**EXTRAIT**
Depuis le lundi 7 mars, Heidi.news invite à prendre de la hauteur par rapport à la guerre en Ukraine et son flot incessant d’informations. Pour cette «semaine des spécialistes», nous sommes partis à la recherche d’esprits aiguisés pour nous aider à mieux comprendre ce qui se joue là, sous nos yeux, à notre porte. Bernard Wicht est expert en stratégie militaire et privat-docent à la Faculté des sciences politiques de l’Université de Lausanne. Il est l’auteur de plusieurs ouvrages dans le domaine géopolitique, notamment sur la transformation de l’Etat moderne, celle de l’outil militaire et la défense citoyenne.
Dans mes premières analyses de la guerre russo-ukrainienne, je me suis interrogé sur les objectifs de la Russie à court terme et je restais perplexe sur ce qu’elle pouvait obtenir en Ukraine dans le cadre des opérations militaires en cours. Trois scénarios me semblaient envisageables:
- La démilitarisation du pays puis le retrait des troupes russes… et ensuite? (l’Ukraine reste une pomme de discorde);
- L’annexion de l’ensemble du pays: un bourbier semblable à l’Afghanistan (!);
- L’annexion de certains territoires pro-russes, sans doute la solution la plus rationnelle.
Je n’y voyais malgré tout pas très clair et il me semblait que la Russie risquait de se retrouver dans une impasse.
Guerre de l’information perdue, vraiment?

**DONNÉES**
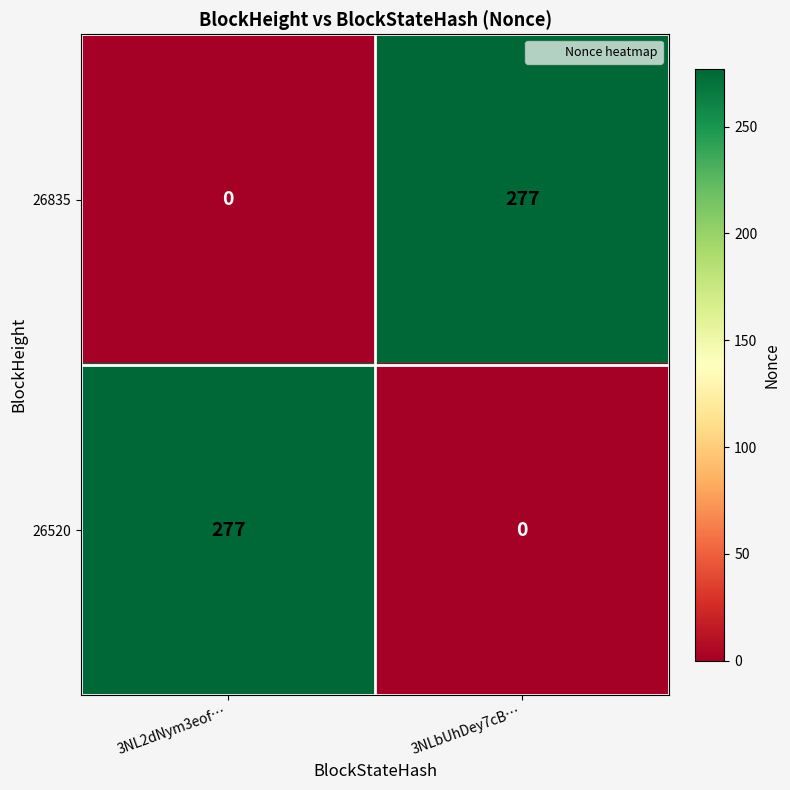

Is it true that 26835 equals 448 at 3NLbUhDey7cB…?

False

**EXERCICES À FAIRE**
1: Résumez l'extrait en deux phrases.
2: Recopiez le passage de l'extrait qui va de «Je n’y voyais» jusqu'à «l’information perdue, vraiment?».
Les lignes ne vous serviront pas.

**RÉPONSES DANS L'ORDRE**
1: Depuis le 7 mars, Heidi.news consacre une «semaine des spécialistes» à la guerre en Ukraine et présente Bernard Wicht, expert en stratégie militaire et privat-docent à l'Université de Lausanne. Les premières analyses de la guerre y envisagent trois scénarios pour les objectifs russes à court terme, à savoir la démilitarisation suivie d'un retrait, l'annexion de tout le pays ou celle de territoires pro-russes, et jugent que la Russie risquait de se retrouver dans une impasse.

2:
Je n’y voyais malgré tout pas très clair et il me semblait que la Russie risquait de se retrouver dans une impasse.
Guerre de l’information perdue, vraiment?